Schließlich wandern auch ausgediente Holzprodukte ins Heizkraftwerk, am besten erst am Ende einer möglichst langen Nutzungskaskade, bei der Holz mehrfach hintereinander in Form immer neuer Produkte genutzt wird. So kann Altholz zunächst zu Schnittholz und danach noch weitere Male zu Spanplatten verarbeitet werden. Im Zuge der Verbrennung wird der Kreislauf des Kohlenstoffs, der mit der Photosynthese begann, wieder geschlossen und wegen der CO2-Neutralität des Holzes fossile CO2-Emissionen vermieden.
Bypass der natürlichen Zersetzung
Die geringe Energiedichte des Holzes ist in diesem Kontext irrelevant, weil das bei der Verbrennung freigesetzte CO2 bereits Teil des biosphärisch-atmosphärischen Kohlenstoffkreislaufes ist, der in fossilen Energieträgern gelagerte Kohlenstoff dagegen nicht. Würde man diese Produkte verrotten lassen, zum Beispiel einen Zaunpfahl im Garten, würde CO2 ohne den genannten Vermeidungseffekt in die Atmosphäre zurückkehren. Insofern kann die energetische Holznutzung als ein Bypass der natürlichen Zersetzung angesehen werden, weil CO2 statt im Wald oder im Garten bei der Energiegewinnung freigesetzt wird.

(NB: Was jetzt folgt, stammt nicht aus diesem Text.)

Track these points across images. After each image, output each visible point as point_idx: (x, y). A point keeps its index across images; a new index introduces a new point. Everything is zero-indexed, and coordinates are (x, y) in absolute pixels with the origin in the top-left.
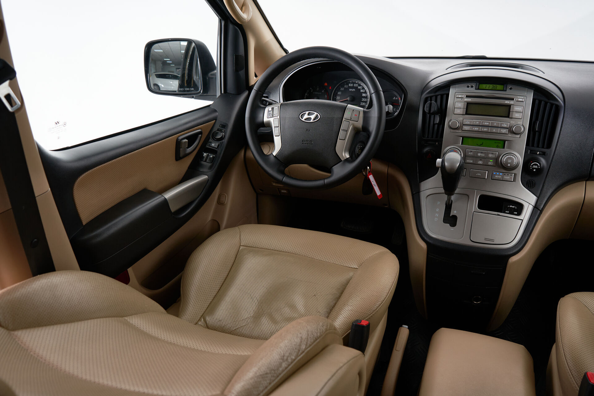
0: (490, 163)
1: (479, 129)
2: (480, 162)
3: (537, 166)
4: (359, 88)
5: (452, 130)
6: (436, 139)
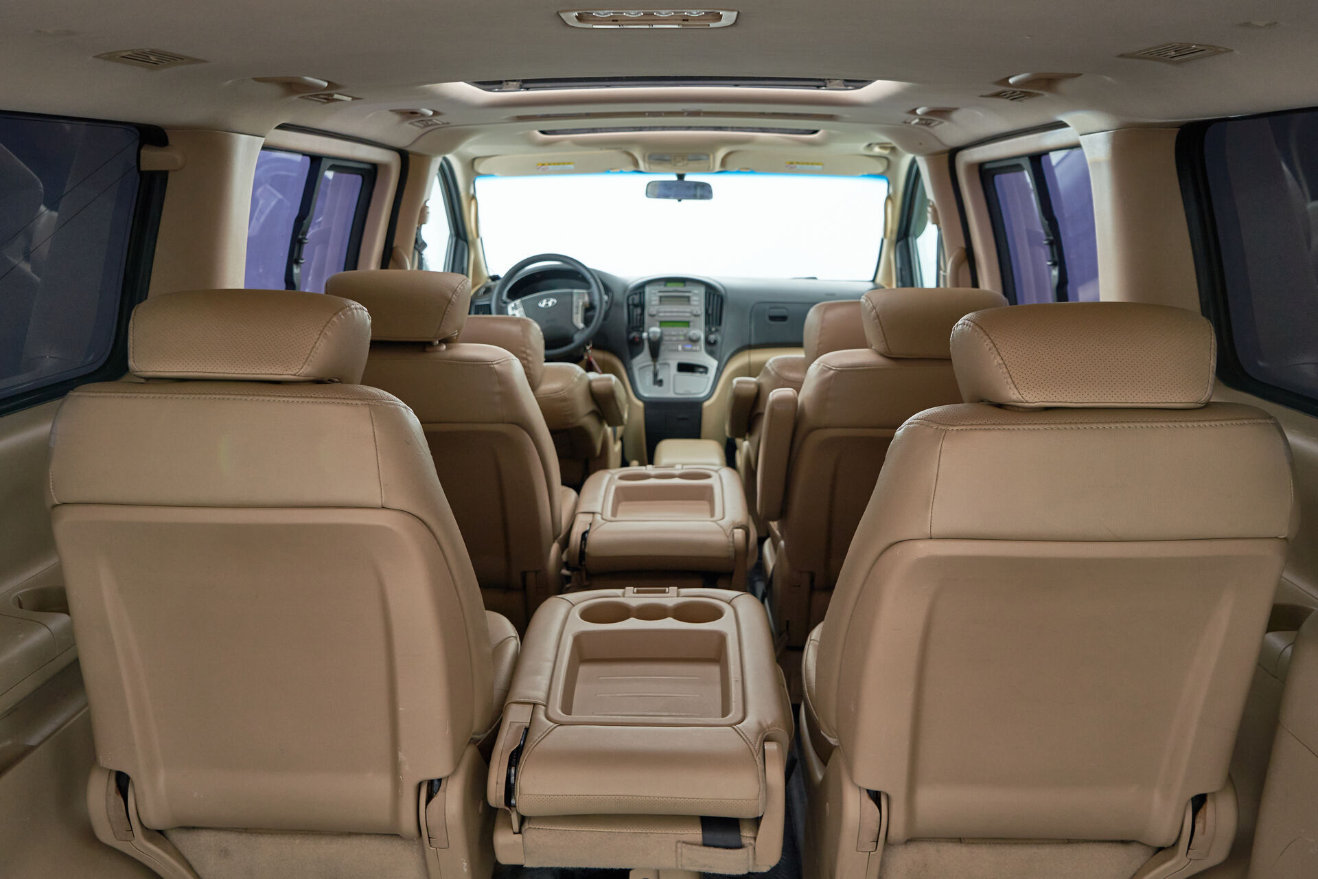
0: (681, 339)
1: (670, 314)
3: (714, 339)
5: (651, 317)
6: (640, 326)
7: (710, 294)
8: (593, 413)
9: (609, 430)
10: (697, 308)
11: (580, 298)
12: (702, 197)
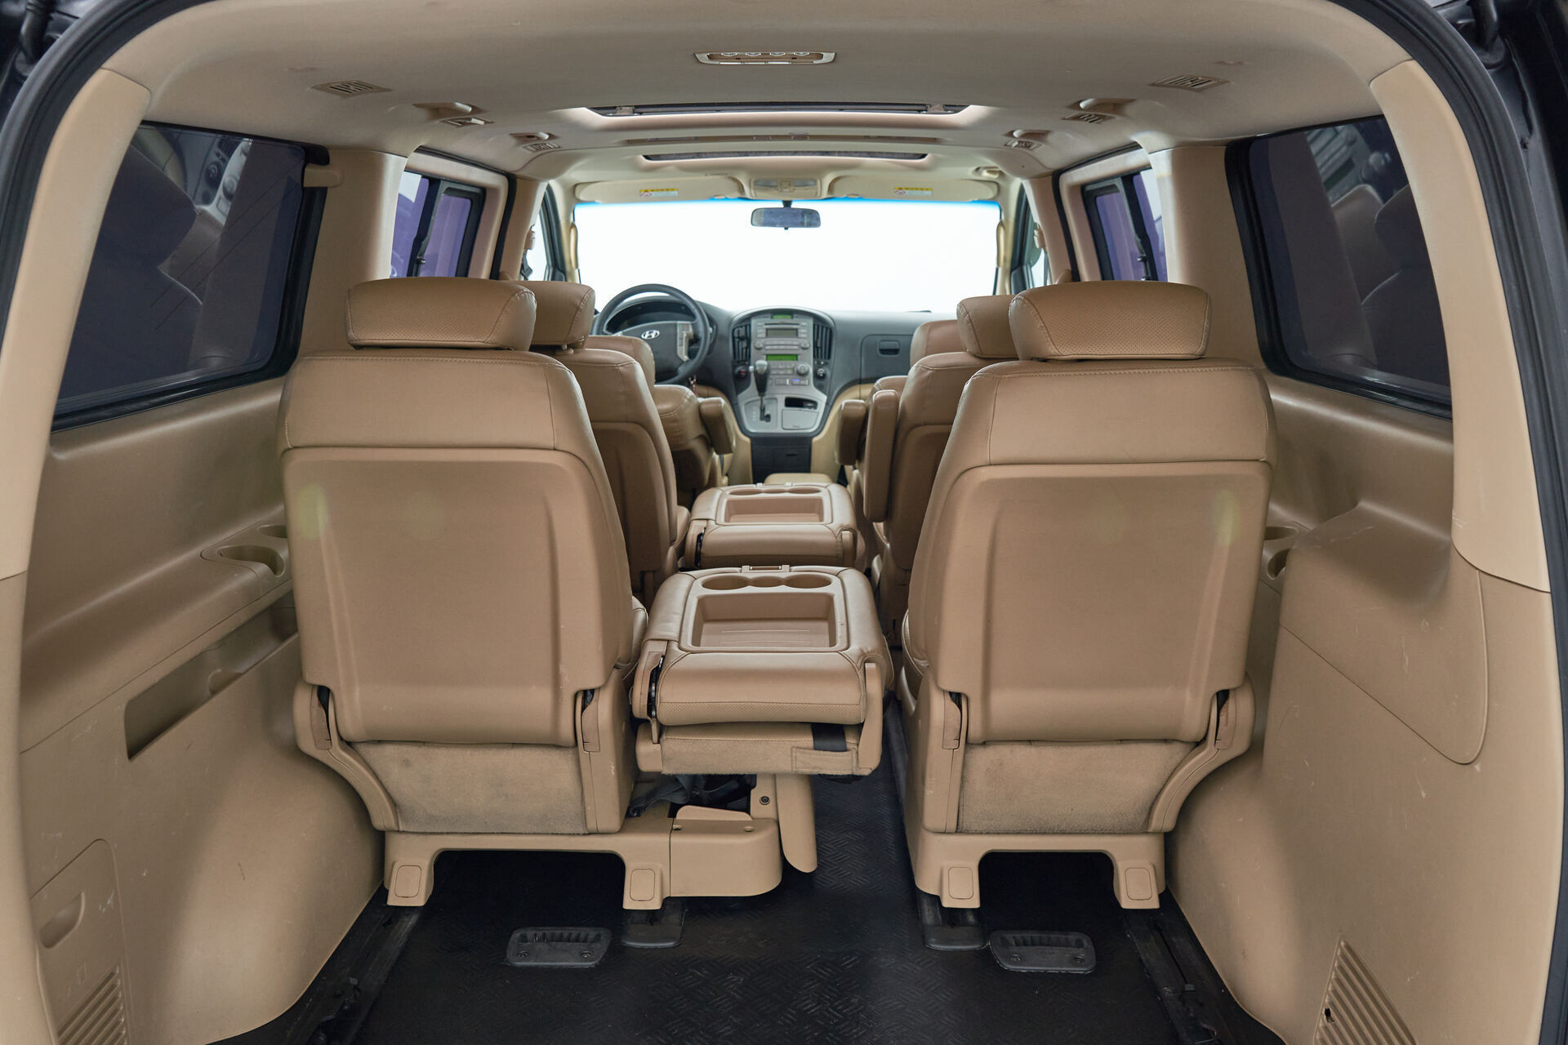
0: (789, 372)
1: (778, 348)
3: (823, 373)
5: (757, 351)
6: (747, 359)
7: (818, 326)
8: (701, 437)
9: (716, 456)
10: (806, 341)
11: (684, 329)
12: (810, 225)
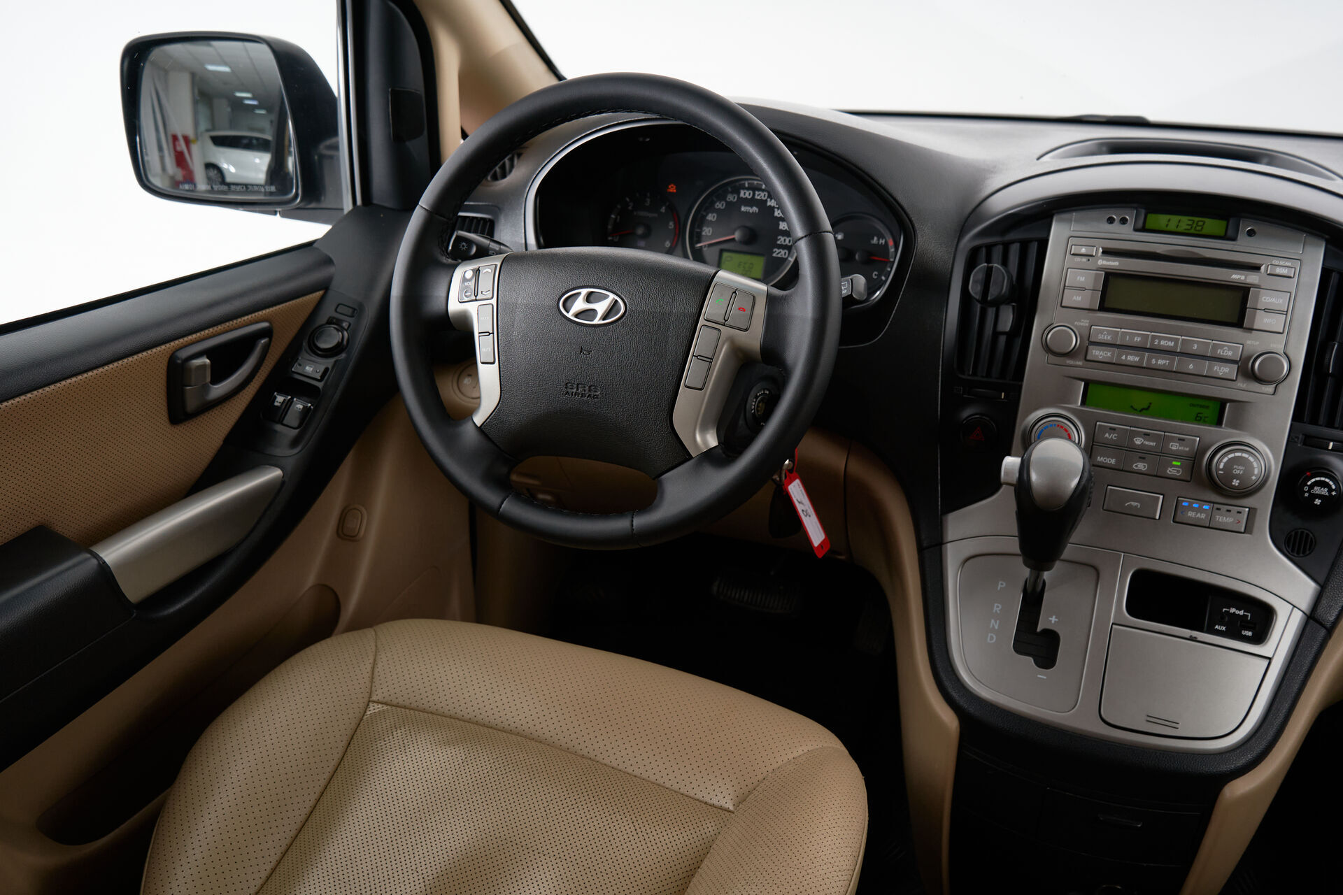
0: (1171, 471)
1: (1142, 359)
2: (1141, 466)
3: (1326, 490)
4: (771, 203)
5: (1053, 359)
6: (1000, 399)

In der aktuellen Praxis der Kohlenstoffbilanzierung nach den IPCC-Richtlinien erkennen die Autoren eine ungerechtfertigte Benachteiligung der Waldbesitzenden. So kann die Forstwirtschaft in den nationalen IPCC-Berichten nur Kohlenstoff berücksichtigen, der in Biomasse der Wälder und Holzprodukten enthalten ist. Wird ein Baum gefällt, gilt dies als unmittelbare CO2-Emission. Damit keine Doppelzählung des CO2 erfolgt, wird Holz im Zuge der energetischen Verwertung als CO2-neutral gewertet, wovon ausschließlich der Energiesektor profitiert. Die Vermeidung fossiler Emissionen durch stoffliche und energetische Substitution ist aber eine Leistung der Forstwirtschaft. Dies sollte geändert und das bei der Holzernte dem Wald entzogene CO2 direkt der Waldeigentümerin gutgeschrieben werden.